Lines from the beginning of the entries up to and including the one with "in human melanoma" must be duplicated word for word; leave out all others.

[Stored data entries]
=======

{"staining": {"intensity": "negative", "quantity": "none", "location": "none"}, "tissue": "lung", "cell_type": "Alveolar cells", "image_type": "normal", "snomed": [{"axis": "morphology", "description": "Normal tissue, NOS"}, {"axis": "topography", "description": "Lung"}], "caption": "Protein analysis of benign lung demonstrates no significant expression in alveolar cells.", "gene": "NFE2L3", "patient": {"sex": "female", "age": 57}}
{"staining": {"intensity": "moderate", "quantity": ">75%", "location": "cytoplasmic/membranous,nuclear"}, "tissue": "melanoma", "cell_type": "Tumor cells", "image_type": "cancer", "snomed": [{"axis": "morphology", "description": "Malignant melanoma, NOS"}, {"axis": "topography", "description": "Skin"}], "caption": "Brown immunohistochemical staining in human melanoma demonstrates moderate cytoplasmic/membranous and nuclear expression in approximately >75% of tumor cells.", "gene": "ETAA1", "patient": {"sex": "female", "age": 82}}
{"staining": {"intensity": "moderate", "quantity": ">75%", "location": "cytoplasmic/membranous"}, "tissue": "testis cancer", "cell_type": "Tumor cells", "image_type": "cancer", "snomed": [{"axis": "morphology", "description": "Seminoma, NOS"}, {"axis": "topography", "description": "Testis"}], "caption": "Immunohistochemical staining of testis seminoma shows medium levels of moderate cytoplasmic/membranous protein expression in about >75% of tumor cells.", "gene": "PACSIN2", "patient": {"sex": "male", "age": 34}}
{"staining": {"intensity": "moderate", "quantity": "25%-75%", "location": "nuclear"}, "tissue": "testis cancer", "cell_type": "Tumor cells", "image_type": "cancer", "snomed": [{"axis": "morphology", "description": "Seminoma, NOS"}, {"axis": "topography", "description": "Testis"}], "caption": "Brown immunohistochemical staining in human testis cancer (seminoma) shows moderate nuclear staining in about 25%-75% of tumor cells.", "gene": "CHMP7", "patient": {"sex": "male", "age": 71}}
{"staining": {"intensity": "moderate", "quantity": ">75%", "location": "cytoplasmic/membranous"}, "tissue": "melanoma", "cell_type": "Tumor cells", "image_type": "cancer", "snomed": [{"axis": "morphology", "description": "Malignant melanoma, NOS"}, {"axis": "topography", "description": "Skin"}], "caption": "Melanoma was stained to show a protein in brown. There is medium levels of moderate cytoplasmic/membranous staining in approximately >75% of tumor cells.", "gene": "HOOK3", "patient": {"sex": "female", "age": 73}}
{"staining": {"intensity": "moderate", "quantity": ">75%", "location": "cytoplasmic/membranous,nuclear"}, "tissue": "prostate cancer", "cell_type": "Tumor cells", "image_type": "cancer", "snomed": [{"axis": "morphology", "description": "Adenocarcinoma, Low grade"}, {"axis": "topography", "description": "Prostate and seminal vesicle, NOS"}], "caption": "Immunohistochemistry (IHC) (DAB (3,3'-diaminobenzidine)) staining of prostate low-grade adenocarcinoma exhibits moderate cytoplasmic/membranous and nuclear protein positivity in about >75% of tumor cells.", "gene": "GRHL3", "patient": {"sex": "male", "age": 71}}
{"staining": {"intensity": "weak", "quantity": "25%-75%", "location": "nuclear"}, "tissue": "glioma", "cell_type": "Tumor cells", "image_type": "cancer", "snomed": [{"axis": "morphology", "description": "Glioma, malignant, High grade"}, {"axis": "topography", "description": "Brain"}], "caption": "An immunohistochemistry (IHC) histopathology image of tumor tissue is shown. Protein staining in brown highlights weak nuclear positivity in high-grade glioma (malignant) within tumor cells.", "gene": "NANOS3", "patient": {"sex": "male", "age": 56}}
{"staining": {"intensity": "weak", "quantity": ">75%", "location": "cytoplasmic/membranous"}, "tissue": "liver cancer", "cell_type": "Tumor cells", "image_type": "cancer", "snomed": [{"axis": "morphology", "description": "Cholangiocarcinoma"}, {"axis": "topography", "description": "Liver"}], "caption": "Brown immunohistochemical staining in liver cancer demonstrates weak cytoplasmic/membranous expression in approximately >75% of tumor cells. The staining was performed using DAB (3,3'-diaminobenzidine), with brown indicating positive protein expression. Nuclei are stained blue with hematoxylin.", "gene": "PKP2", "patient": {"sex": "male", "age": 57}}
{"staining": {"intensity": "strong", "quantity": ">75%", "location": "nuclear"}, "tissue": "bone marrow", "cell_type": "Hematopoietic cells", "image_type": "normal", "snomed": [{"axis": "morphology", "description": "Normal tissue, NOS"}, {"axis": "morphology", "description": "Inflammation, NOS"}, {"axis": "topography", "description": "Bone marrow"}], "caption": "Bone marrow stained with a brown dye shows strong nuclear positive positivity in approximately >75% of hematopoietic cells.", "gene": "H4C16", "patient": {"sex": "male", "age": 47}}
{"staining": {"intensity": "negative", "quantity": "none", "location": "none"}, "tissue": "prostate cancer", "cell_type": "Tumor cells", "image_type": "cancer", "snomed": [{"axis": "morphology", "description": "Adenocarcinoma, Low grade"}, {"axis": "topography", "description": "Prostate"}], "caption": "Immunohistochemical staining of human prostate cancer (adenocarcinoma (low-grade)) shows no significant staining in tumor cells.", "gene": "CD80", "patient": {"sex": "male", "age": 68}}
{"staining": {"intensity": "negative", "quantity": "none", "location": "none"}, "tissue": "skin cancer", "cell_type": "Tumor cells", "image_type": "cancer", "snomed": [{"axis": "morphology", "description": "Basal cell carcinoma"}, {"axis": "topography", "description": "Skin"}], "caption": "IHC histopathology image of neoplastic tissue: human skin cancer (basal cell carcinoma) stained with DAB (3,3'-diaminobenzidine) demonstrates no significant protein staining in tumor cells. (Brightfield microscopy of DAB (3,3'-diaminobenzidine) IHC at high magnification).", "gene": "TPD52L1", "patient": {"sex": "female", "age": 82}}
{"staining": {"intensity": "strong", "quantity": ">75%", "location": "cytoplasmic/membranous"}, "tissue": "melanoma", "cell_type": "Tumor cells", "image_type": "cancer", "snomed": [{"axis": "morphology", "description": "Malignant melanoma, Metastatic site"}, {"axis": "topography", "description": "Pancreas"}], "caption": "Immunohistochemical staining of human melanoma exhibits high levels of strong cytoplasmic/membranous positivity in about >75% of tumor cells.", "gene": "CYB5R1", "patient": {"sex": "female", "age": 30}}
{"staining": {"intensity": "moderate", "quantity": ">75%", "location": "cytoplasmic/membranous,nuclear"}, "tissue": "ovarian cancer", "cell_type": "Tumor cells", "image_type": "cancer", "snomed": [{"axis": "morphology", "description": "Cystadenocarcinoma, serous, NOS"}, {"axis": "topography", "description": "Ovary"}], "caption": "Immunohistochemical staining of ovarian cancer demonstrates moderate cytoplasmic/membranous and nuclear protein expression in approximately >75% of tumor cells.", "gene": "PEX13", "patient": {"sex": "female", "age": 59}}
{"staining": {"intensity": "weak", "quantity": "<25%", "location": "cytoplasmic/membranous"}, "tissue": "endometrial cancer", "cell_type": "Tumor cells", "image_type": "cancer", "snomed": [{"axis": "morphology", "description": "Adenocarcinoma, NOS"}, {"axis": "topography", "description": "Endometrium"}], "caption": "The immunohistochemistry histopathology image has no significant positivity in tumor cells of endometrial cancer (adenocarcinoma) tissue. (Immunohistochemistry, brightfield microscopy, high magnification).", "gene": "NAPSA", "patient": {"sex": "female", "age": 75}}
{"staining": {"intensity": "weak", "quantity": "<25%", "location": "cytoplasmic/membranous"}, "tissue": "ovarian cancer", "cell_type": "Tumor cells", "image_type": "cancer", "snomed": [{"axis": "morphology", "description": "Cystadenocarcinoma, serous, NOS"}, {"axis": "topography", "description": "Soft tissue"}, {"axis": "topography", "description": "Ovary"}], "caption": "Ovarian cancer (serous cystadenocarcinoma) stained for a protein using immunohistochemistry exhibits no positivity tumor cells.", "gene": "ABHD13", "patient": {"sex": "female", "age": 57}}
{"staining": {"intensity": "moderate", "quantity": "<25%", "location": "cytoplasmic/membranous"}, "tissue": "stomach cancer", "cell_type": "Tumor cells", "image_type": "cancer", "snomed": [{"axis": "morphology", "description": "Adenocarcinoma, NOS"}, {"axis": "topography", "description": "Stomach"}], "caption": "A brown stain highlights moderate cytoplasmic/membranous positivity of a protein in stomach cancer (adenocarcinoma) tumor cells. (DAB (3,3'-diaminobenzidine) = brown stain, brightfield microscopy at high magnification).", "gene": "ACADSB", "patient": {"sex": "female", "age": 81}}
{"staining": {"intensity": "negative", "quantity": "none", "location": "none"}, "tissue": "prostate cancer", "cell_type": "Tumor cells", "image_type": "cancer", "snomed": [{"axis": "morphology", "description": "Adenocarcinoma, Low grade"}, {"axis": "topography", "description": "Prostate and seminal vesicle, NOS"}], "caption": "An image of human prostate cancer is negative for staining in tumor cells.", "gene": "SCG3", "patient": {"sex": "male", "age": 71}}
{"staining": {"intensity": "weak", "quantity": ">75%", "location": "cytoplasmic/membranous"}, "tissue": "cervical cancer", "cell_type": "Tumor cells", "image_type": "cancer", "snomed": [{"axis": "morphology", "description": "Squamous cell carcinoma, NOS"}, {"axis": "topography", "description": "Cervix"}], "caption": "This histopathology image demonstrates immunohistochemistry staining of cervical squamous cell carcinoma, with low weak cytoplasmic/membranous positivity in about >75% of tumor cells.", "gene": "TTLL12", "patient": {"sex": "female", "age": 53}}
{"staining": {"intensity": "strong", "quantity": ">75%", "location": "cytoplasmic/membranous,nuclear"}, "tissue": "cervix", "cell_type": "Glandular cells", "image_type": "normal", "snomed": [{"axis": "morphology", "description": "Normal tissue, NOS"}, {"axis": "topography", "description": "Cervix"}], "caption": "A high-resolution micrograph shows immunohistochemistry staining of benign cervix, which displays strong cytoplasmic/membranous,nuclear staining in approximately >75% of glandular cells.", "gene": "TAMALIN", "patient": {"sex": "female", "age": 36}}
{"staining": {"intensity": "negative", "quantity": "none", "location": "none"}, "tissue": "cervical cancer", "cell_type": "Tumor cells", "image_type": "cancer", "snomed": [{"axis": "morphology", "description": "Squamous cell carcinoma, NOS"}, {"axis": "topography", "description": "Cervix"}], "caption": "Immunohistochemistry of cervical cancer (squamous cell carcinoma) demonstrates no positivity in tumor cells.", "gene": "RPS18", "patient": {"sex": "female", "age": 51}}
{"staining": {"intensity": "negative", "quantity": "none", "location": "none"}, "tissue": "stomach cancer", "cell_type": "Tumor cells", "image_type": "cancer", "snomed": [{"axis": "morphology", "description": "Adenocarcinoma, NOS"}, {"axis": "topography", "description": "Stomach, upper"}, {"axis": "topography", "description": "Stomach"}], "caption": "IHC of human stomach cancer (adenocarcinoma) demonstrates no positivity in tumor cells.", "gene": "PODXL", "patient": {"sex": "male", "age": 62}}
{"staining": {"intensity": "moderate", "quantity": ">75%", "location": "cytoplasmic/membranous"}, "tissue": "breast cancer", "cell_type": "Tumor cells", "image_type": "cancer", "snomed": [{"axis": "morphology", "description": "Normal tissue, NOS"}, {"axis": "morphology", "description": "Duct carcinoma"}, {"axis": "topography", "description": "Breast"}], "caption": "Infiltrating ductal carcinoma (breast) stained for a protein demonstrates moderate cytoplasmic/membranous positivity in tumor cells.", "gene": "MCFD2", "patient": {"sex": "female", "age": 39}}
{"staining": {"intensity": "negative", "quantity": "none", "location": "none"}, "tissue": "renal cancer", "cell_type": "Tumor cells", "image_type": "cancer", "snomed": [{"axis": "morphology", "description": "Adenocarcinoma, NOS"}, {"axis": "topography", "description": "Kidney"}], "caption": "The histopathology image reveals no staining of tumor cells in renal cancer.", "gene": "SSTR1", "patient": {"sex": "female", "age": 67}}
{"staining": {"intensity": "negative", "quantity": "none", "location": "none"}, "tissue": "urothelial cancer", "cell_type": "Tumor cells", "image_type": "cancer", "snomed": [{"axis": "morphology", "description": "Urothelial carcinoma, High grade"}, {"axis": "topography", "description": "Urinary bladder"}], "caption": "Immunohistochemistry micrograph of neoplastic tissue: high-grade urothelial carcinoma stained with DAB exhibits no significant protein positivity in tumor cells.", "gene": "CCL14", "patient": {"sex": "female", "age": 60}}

=======

> _TASK SOLUTION_
{"staining": {"intensity": "negative", "quantity": "none", "location": "none"}, "tissue": "lung", "cell_type": "Alveolar cells", "image_type": "normal", "snomed": [{"axis": "morphology", "description": "Normal tissue, NOS"}, {"axis": "topography", "description": "Lung"}], "caption": "Protein analysis of benign lung demonstrates no significant expression in alveolar cells.", "gene": "NFE2L3", "patient": {"sex": "female", "age": 57}}
{"staining": {"intensity": "moderate", "quantity": ">75%", "location": "cytoplasmic/membranous,nuclear"}, "tissue": "melanoma", "cell_type": "Tumor cells", "image_type": "cancer", "snomed": [{"axis": "morphology", "description": "Malignant melanoma, NOS"}, {"axis": "topography", "description": "Skin"}], "caption": "Brown immunohistochemical staining in human melanoma demonstrates moderate cytoplasmic/membranous and nuclear expression in approximately >75% of tumor cells.", "gene": "ETAA1", "patient": {"sex": "female", "age": 82}}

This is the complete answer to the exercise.